I often reflect on things I’ve done and/or said and realised that I could have been a bit more “wise” about it (as suggested by a Board member in Surabaya), and I’ve made some horrible mistakes in dealing with people. But, on many other occasions, if I had done things much differently, I would have compromised my principles too much. I remember, at a particularly tough time, in a number of aspects, of my life talking to an American counselor, in Ubud. He listened to my tale, and then said “You’re just not hanging out with the right people”.
Well, being at an International Baccalaureate conference is definitely hanging out with the right people. I used to say, to my administration colleagues, in Surabaya, I wish that all IB teachers could attend the conferences. Workshops are great, but they don’t give the sense of being part of the world’s greatest learning community that a conference does.

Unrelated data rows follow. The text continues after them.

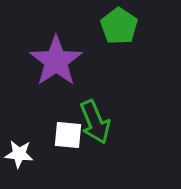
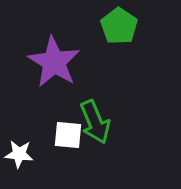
purple star: moved 2 px left, 1 px down; rotated 6 degrees counterclockwise
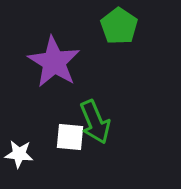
white square: moved 2 px right, 2 px down
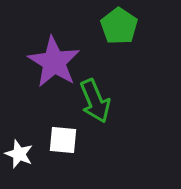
green arrow: moved 21 px up
white square: moved 7 px left, 3 px down
white star: rotated 16 degrees clockwise
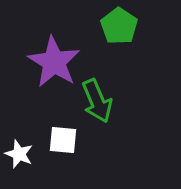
green arrow: moved 2 px right
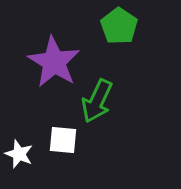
green arrow: rotated 48 degrees clockwise
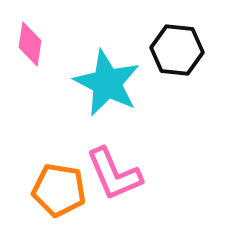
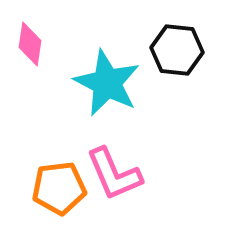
orange pentagon: moved 2 px up; rotated 16 degrees counterclockwise
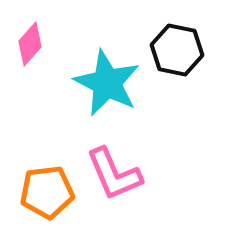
pink diamond: rotated 33 degrees clockwise
black hexagon: rotated 6 degrees clockwise
orange pentagon: moved 12 px left, 4 px down
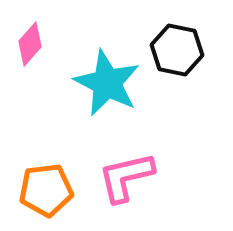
pink L-shape: moved 12 px right, 3 px down; rotated 100 degrees clockwise
orange pentagon: moved 1 px left, 2 px up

Listening to the stories of James Tooley, who researches “illegal” private schools for the poor around the world, or National Geographic’s “explorer in residence”, Wade Davis, who exhorts us to preserve our humanity by preserving traditional culture and wisdom, or Greg Mortenson, who builds schools in Pakistan and Afganistan is truly inspiring stuff. But, the wonderful experience of being with 800 others who share the vision of what the world should be, and are working towards making it happen, is breath taking.
The final realisation is that, out “there”, are millions of people who, in their own way, are labouring to “create a better and more peaceful world..”, and we will never know a fraction of their stories. I salute them all.